As concerns about keeping teachers mount, here’s something to consider: Teachers in most states across the country don’t have duty-free lunch, bathroom, or planning breaks protected by law. In some cases, teachers find themselves going without bathroom breaks and working overtime to make up for lost planning time.
But last week, South Carolina joined a list of at least 23 other states that have laws protecting duty-free breaks for teachers. The South Carolina law, which Gov. Henry McMaster signed on May 16, gives elementary and special education teachers a 30-minute break each day free of responsibilities, which is typical of such laws, some of which date back to the 1960s.
“This is the kind of thing that shouldn’t necessarily require legislative action,” said Patrick Kelly, a teacher in Columbia, S.C., and director of governmental affairs for the Palmetto State Teachers Association. “It should be something that, in many cases, school leadership should be able to figure out.”
Many teachers in states without duty-free lunch or break laws still have break times throughout the day. District and school officials have the power to establish their own policies on teacher breaks.

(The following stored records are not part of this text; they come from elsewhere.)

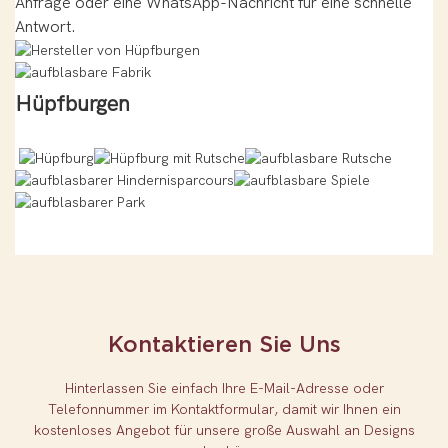
Anfrage oder eine WhatsApp-Nachricht für eine schnelle
Antwort.
Hüpfburgen
Kontaktieren Sie Uns
Hinterlassen Sie einfach Ihre E-Mail-Adresse oder
Telefonnummer im Kontaktformular, damit wir Ihnen ein
kostenloses Angebot für unsere große Auswahl an Designs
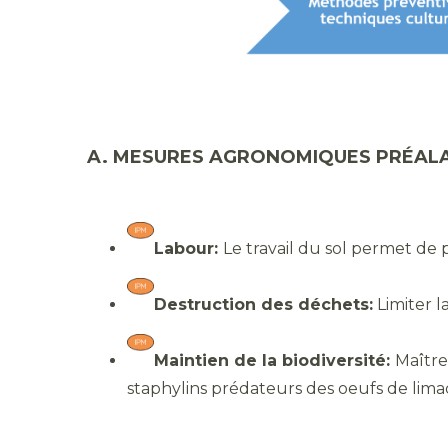
A. MESURES AGRONOMIQUES PRÉALA
Labour:
Le travail du sol permet de
Destruction des déchets:
Limiter l
Maintien de la biodiversité:
Maître
staphylins prédateurs des oeufs de lima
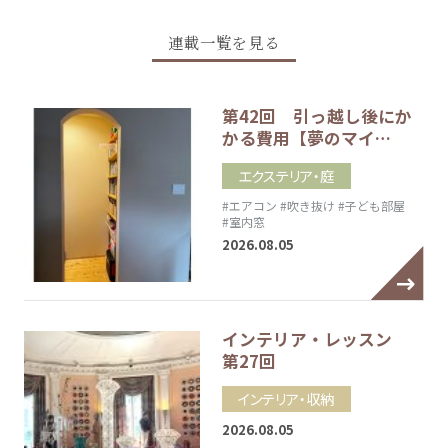
連載一覧を見る
第42回 引っ越し後にか
かる費用【夢のマイ…
エクステリア・庭
#エアコン
#吹き抜け
#子ども部屋
#室内窓
2026.08.05
インテリア・レッスン
第27回
インテリア・収納
2026.08.05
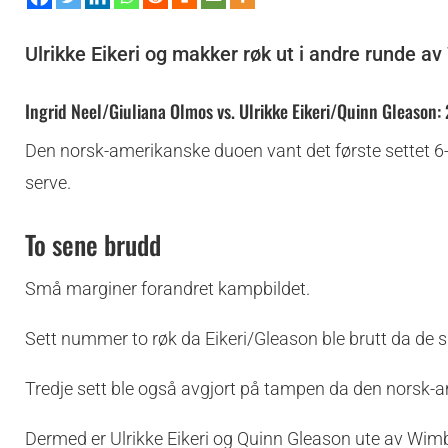
Ulrikke Eikeri og makker røk ut i andre runde a
Ingrid Neel/Giuliana Olmos vs. Ulrikke Eikeri/Quinn Gleason: 2
Den norsk-amerikanske duoen vant det første settet 6-
serve.
To sene brudd
Små marginer forandret kampbildet.
Sett nummer to røk da Eikeri/Gleason ble brutt da de sku
Tredje sett ble også avgjort på tampen da den norsk-a
Dermed er Ulrikke Eikeri og Quinn Gleason ute av Wim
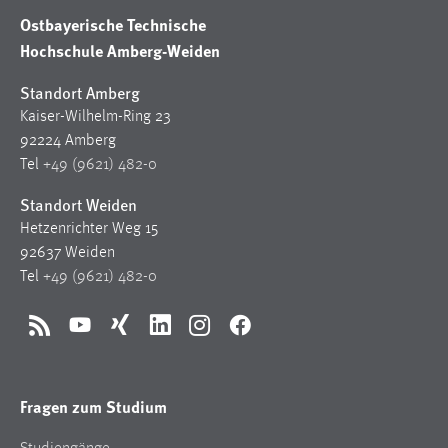
Ostbayerische Technische
Hochschule Amberg-Weiden
Standort Amberg
Kaiser-Wilhelm-Ring 23
92224 Amberg
Tel
+49 (9621) 482-0
Standort Weiden
Hetzenrichter Weg 15
92637 Weiden
Tel
+49 (9621) 482-0
RSS
YouTube
Xing
LinkedIn
Instagram
Facebook
Fragen zum Studium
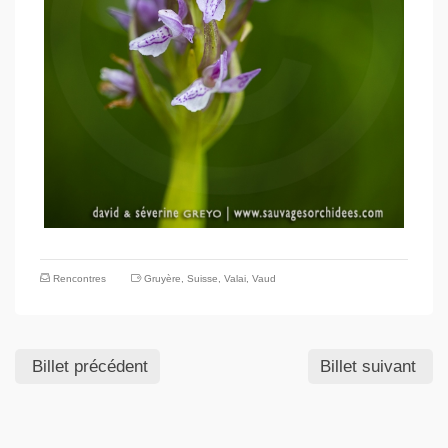
Rencontres
Gruyère
,
Suisse
,
Valai
,
Vaud
Billet précédent
Billet suivant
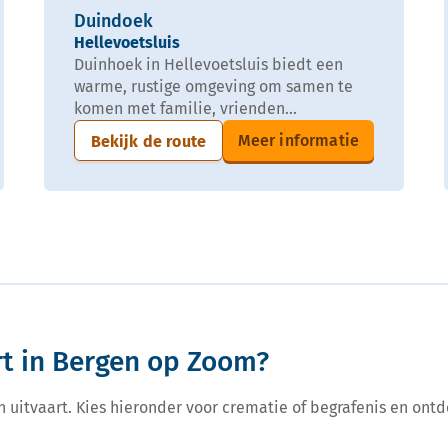
Duindoek
Hellevoetsluis
Duinhoek in Hellevoetsluis biedt een
warme, rustige omgeving om samen te
komen met familie, vrienden...
Meer informatie
Bekijk de route
rt in Bergen op Zoom?
een uitvaart. Kies hieronder voor crematie of begrafenis en ontd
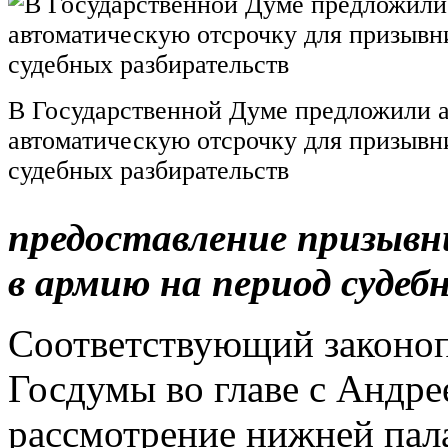
В Государственной Думе предложили 
автоматическую отсрочку для призывн
судебных разбирательств
предоставление призыв
в армию на период судеб
Соответствующий законоп
Госдумы во главе с Андре
рассмотрение нижней пал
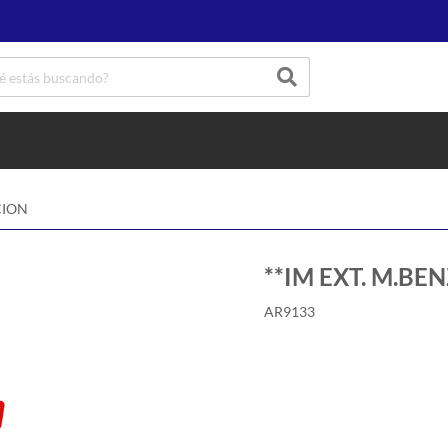
CION
**IM EXT. M.BEN
AR9133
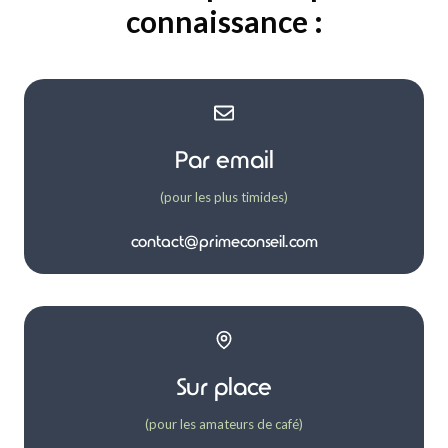
connaissance :
Par email
(pour les plus timides)
contact@primeconseil.com
Sur place
(pour les amateurs de café)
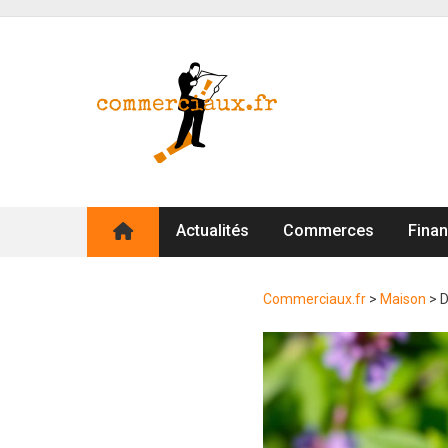
Actualités
Commerces
Fina
Commerciaux.fr
>
Maison
>
D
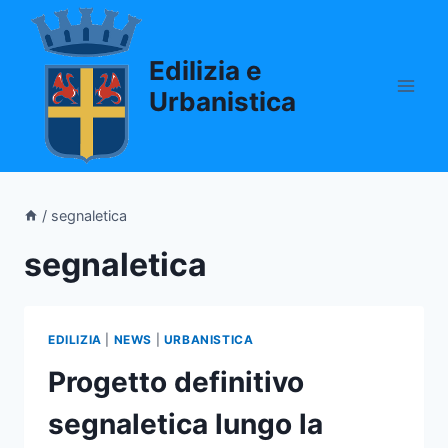
Salta
al
Edilizia e
contenuto
Urbanistica
/
segnaletica
segnaletica
EDILIZIA
|
NEWS
|
URBANISTICA
Progetto definitivo
segnaletica lungo la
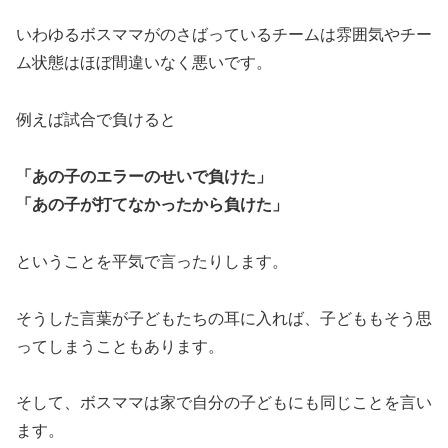
いわゆるボスママがのさばっているチームは雰囲気やチー
ム状態はほぼ間違いなく悪いです。
例えば試合で負けると
「あの子のエラーのせいで負けた」
「あの子が打てなかったから負けた」
ということを平気で言ったりします。
そうした言葉が子どもたちの耳に入れば、子どももそう思
ってしまうこともあります。
そして、ボスママは家で自分の子どもにも同じことを言い
ます。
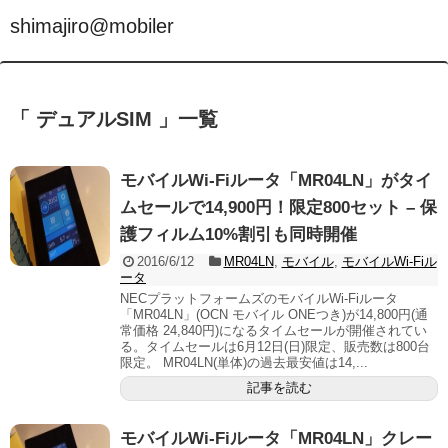
shimajiro@mobiler
「 デュアルSIM 」一覧
モバイルWi-Fiルータ「MR04LN」がタイ
ムセールで14,900円！限定800セット – 保
護フィルム10%割引も同時開催
2016/6/12
MR04LN
,
モバイル
,
モバイルWi-Fiル
ータ
NECプラットフォームズのモバイルWi-Fiルータ
「MR04LN」(OCN モバイル ONEつき)が14,800円(通
常価格 24,840円)になるタイムセールが開催されてい
る。タイムセールは6月12日(日)限定、販売数は800台
限定。 MR04LN(単体)の過去最安値は14,...
記事を読む
モバイルWi-Fiルータ「MR04LN」クレー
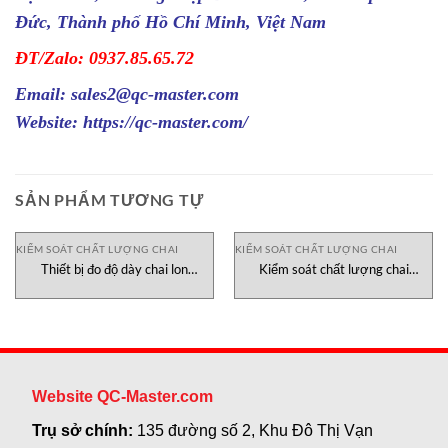
Đức, Thành phố Hồ Chí Minh, Việt Nam
ĐT/Zalo: 0937.85.65.72
Email: sales2@qc-master.com
Website:
https://qc-master.com/
SẢN PHẨM TƯƠNG TỰ
KIỂM SOÁT CHẤT LƯỢNG CHAI
KIỂM SOÁT CHẤT LƯỢNG CHAI
Thiết bị đo độ dày chai lon
Kiểm soát chất lượng chai
Hallmag 220 Gauge Canneed Việt
IMDVISTA BOCO
Nam
Website QC-Master.com
Trụ sở chính:
135 đường số 2, Khu Đô Thị Vạn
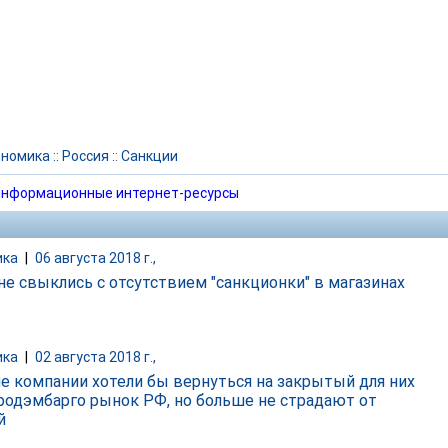
ономика
::
Россия
::
Санкции
нформационные интернет-ресурсы
ика
|
06 августа 2018 г.,
не свыклись с отсутствием "санкционки" в магазинах
ика
|
02 августа 2018 г.,
е компании хотели бы вернуться на закрытый для них
продэмбарго рынок РФ, но больше не страдают от
й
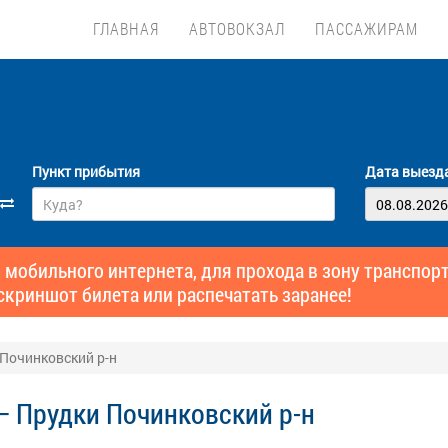
ГЛАВНАЯ
АВТОВОКЗАЛ
ПАССАЖИРАМ
Пункт прибытия
Дата выезд
 мобильного интернета, для прохода в зону транспо
скриншот билета или распечатать заранее!
Починковский р-н
— Прудки Починковский р-н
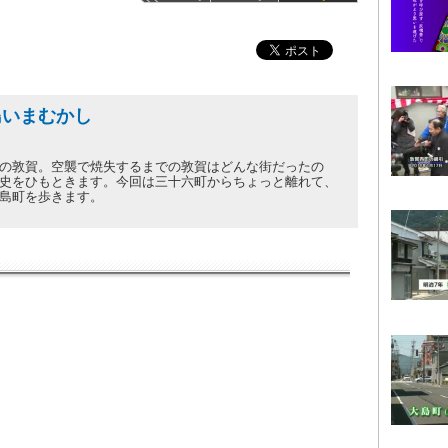
島いまむかし
の敦賀。空襲で焼失するまでの敦賀はどんな街だったの
史をひもときます。今回は三十六町からちょっと離れて、
島町を歩きます。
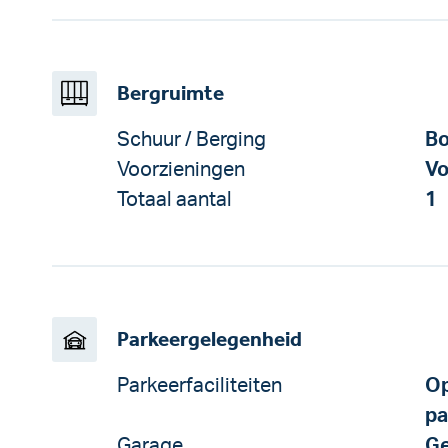
Bergruimte
Schuur / Berging
Bo
Voorzieningen
Vo
Totaal aantal
1
Parkeergelegenheid
Parkeerfaciliteiten
Op
pa
Garage
Ge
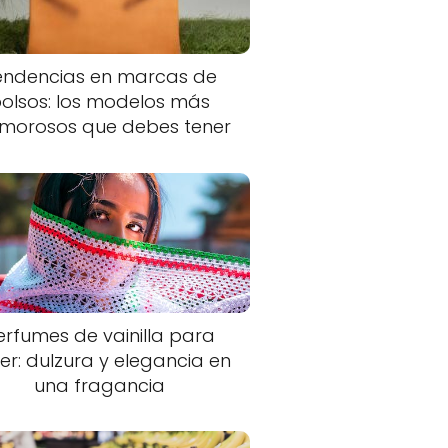
endencias en marcas de
olsos: los modelos más
morosos que debes tener
erfumes de vainilla para
er: dulzura y elegancia en
una fragancia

Without a law, however, there’s no penalty for not doing that.
Some states—including Colorado, Maine, Nevada, New Hampshire, North Dakota, and Rhode Island—don’t have a duty-free break law specific to teachers, but have labor laws that require employers to offer breaks throughout the work day.
A help in retaining teachers?
Recent teacher shortage crises have pushed lawmakers to focus on educator retention, including laws addressing school climate and workplace retention.
In South Carolina, the situation is dire. There were 1,063 teacher vacancies in the state as of September and October, according to the Center for Educator Recruitment, Retention and Advancement, a South Carolina nonprofit dedicated to teacher retention. The number is a 15.5 percent increase from the 2020-21 school year.
“The scope of the teacher shortage ... is growing so rapidly and becoming so immense that policymakers are understanding that they have to do something to better recruit and retain teachers in our state,” Kelly said.
The issue has been exacerbated by the COVID-19 pandemic, in which teachers found themselves having to juggle students both in person and online throughout the school day. That situation, which Kelly describes as a “dual-modality environment,” led many teachers to go without breaks.
The South Carolina law is focused on elementary and special education teachers because they are most likely to forfeit break times in order to keep an eye on students.
The state doesn’t have hard data on workplace conditions, but Kelly did his own survey of 300 of his colleagues three years ago. A third of the elementary teachers included in the survey said they regularly didn’t have a bathroom break all day.
The law will be a welcome change for those teachers, Kelly said.
“This is a good starting place — just basic working conditions, where people have time to go to the restroom, to eat their lunch, to plan, to grade,” he said.
But for Kelly, the law is only a “base level” answer to teacher shortages. Much more needs to be done in the state and across the country to ensure that teachers remain in the profession, he said.
“So much of the discussion in national education discourse right now is about the curriculum or it’s about educational settings and choice, but at the end of the day all of those debates are moot if you don’t have sufficient numbers of high-quality teachers,” he said.